Voltando «A Cidade E As Serras» de Eça de Queiroz, ficou dito a determinado momento: «Na cidade [para o homem] findou a sua liberdade moral: cada manhã ela lhe impõe uma necessidade, e cada necessidade o arremessa para uma dependência: pobre e subalterno, a sua vida é um constante solicitar, adular, vergar, rastejar, aturar… a Sociedade logo o enreda em tradições, preceitos, etiquetas, cerimónias, praxes, ritos, serviços mais disciplinares que os de um cárcere ou de um quartel…» (pág. 77).
Portanto, sr. Secretário da Agricultura e todos os que o rodeiam, que fique claro, pessoas não são pragas… Pode ainda escudar-se que não é da sua competência? – Muito bem. Faça valer junto dos seus colegas esta urgência em que mergulhou a nossa cidade, onde deambulam noite e dia excluídos sem pão e sem abrigo, que merecem respeito, dignidade e atenção. Por isso, entre nós todos os dias são violados gravemente os direitos humanos e os principais responsáveis por essa violação são os governantes que temos. 

2 comentários:

Maria da Paz disse...

Antes de falar deveria conhecer o outro lado da moeda...
Se trabalhasse no edifico com certeza teria outra opinião!!!
Não teve o "prazer" de conhecer o "aroma" e "outros presentes" que esses pobre Lazaros deixavam!!
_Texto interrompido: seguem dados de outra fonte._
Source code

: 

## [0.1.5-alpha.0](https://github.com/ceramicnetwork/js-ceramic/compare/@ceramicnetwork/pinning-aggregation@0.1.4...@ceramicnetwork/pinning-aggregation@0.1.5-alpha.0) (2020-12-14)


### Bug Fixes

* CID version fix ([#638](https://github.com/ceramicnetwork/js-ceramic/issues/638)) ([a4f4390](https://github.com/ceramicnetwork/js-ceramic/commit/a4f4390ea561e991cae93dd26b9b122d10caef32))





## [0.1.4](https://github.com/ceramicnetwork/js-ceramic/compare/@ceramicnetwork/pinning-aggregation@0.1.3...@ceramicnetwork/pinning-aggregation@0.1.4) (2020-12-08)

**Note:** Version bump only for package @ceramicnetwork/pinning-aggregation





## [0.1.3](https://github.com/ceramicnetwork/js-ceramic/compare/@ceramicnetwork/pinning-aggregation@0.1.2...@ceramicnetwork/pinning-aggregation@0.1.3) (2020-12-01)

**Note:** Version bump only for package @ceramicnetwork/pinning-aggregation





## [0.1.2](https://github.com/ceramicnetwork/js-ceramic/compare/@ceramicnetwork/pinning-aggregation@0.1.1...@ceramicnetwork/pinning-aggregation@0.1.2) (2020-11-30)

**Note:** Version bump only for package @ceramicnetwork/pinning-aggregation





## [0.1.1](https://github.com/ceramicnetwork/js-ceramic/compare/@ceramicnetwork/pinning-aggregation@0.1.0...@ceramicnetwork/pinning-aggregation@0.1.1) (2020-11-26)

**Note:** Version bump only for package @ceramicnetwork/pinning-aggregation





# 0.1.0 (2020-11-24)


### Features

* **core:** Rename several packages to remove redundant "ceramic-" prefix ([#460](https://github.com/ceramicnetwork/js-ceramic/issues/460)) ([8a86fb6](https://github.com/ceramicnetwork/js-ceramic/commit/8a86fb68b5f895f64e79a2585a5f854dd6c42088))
José Luís Rodrigues disse...

Mpaz Freitas,
e antes de comentar assim tão agressiva, porque não se informa o quanto tenho conhecimento desta fatalidade e concretamente a desgraça destas três pessoas. Se fossem engomadinhos e alinhadinhos ou bem comportadinhos não estavam na cidade ao relento. E que tal ler o texto com mais atenção para perceber bem qual o alcance destas palavras. Bom trabalho no limpinho em que está a cidade depois desta medida tão excelente.